JSP stands for JavaServer Pages. It is a technology that helps software developers create dynamically generated web pages based on HTML, XML, or other document types. Released in 1999 by Sun Microsystems, JSP is similar to PHP, but it uses the Java programming language.
To deploy and run JavaServer Pages, a compatible web server with a servlet container, such as Apache Tomcat or Jetty, is required.
Architecturally, JSP may be viewed as a high-level abstraction of Java servlets. JSPs are translated into servlets at runtime; each JSP servlet is cached and re-used until the original JSP is modified.
JSP can be used independently or as the view component of a server-side model–view–controller design, normally with JavaBeans as the model and Java servlets (or a framework such as Apache Struts) as the controller. This is a type of Model 2 architecture.
JSP allows Java code and certain pre-defined actions to be interleaved with static web markup content, with the resulting page being compiled and executed on the server to deliver a document.

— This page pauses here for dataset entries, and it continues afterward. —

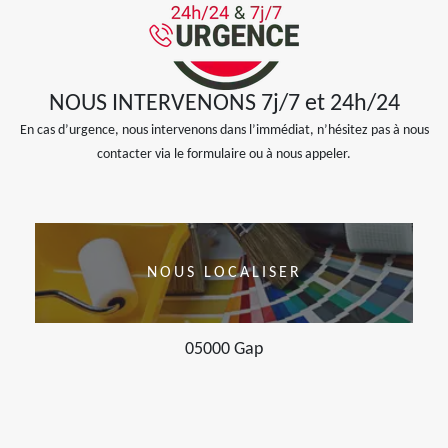
NOUS INTERVENONS 7j/7 et 24h/24
En cas d’urgence, nous intervenons dans l’immédiat, n’hésitez pas à nous
contacter via le formulaire ou à nous appeler.
NOUS LOCALISER
05000 Gap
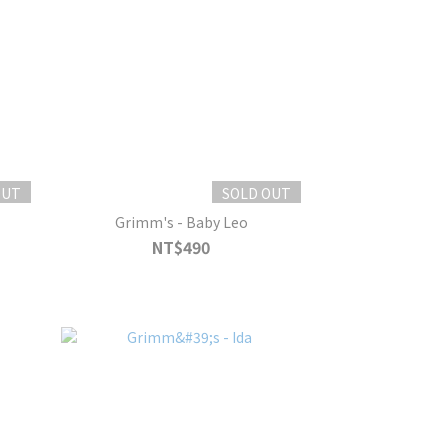
OUT
SOLD OUT
Grimm's - Baby Leo
NT$490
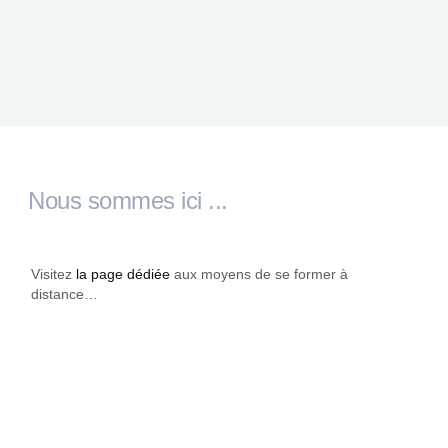
Nous sommes ici ...
Visitez
la page dédiée
aux moyens de se former à
distance…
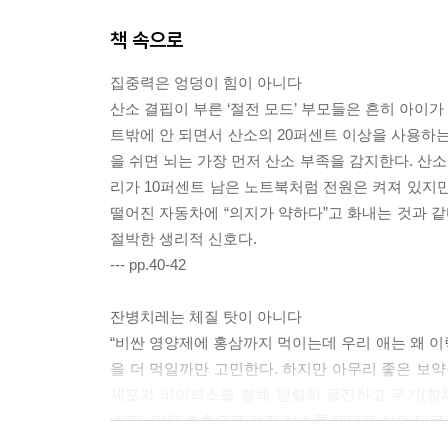
책 속으로
집중력은 엉덩이 힘이 아니다
산소 결핍이 부른 ‘절전 모드’ 부모들은 흔히 아이가
트밖에 안 되면서 산소의 20퍼센트 이상을 사용하는
을 쉬면 뇌는 가장 먼저 산소 부족을 감지한다. 산소
리가 10퍼센트 남은 노트북처럼 전원은 켜져 있지만
떨어진 자동차에 “의지가 약하다”고 화내는 것과 같
절박한 생리적 신호다.
--- pp.40-42
잔병치레는 체질 탓이 아니다
“비싼 영양제에 홍삼까지 먹이는데 우리 애는 왜 이
을 더 먹일까만 고민한다. 하지만 아무리 좋은 보약
세포가 바이러스를 향해 맹렬히 돌진하고 무기(항체
소’다. 얕은 호흡으로 폐가 산소를 제대로 실어 나르
을 만하면 아프고 회복도 유난히 더딘 것은 단지 체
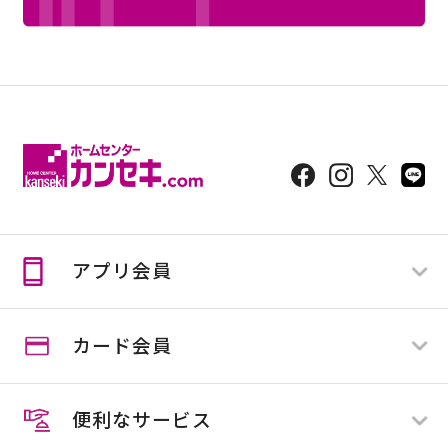
アプリ会員
カード会員
ログイン
新規登録
便利なサービス
スマイルカード
スマイルカード会員の方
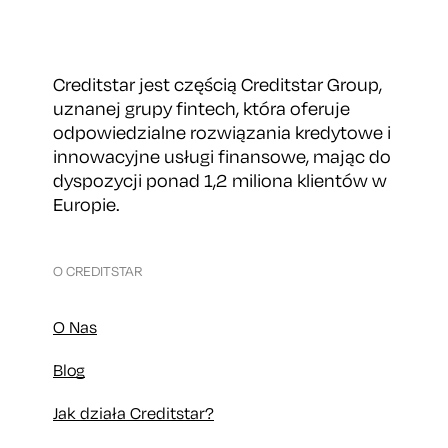
Creditstar jest częścią Creditstar Group,
uznanej grupy fintech, która oferuje
odpowiedzialne rozwiązania kredytowe i
innowacyjne usługi finansowe, mając do
dyspozycji ponad 1,2 miliona klientów w
Europie.
O CREDITSTAR
O Nas
Blog
Jak działa Creditstar?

The compiled pages, as well as any dependent Java libraries, use Java bytecode rather than a native software format. Like any other Java program, they must be executed within a Java virtual machine (JVM) that integrates with the server’s host operating system to provide an abstract platform-neutral environment.
JSPs are usually used to deliver HTML and XML documents, but through the use of OutputStream, they can deliver other types of data as well.
The Web container creates JSP implicit objects like pageContext, servletContext, session, request & response.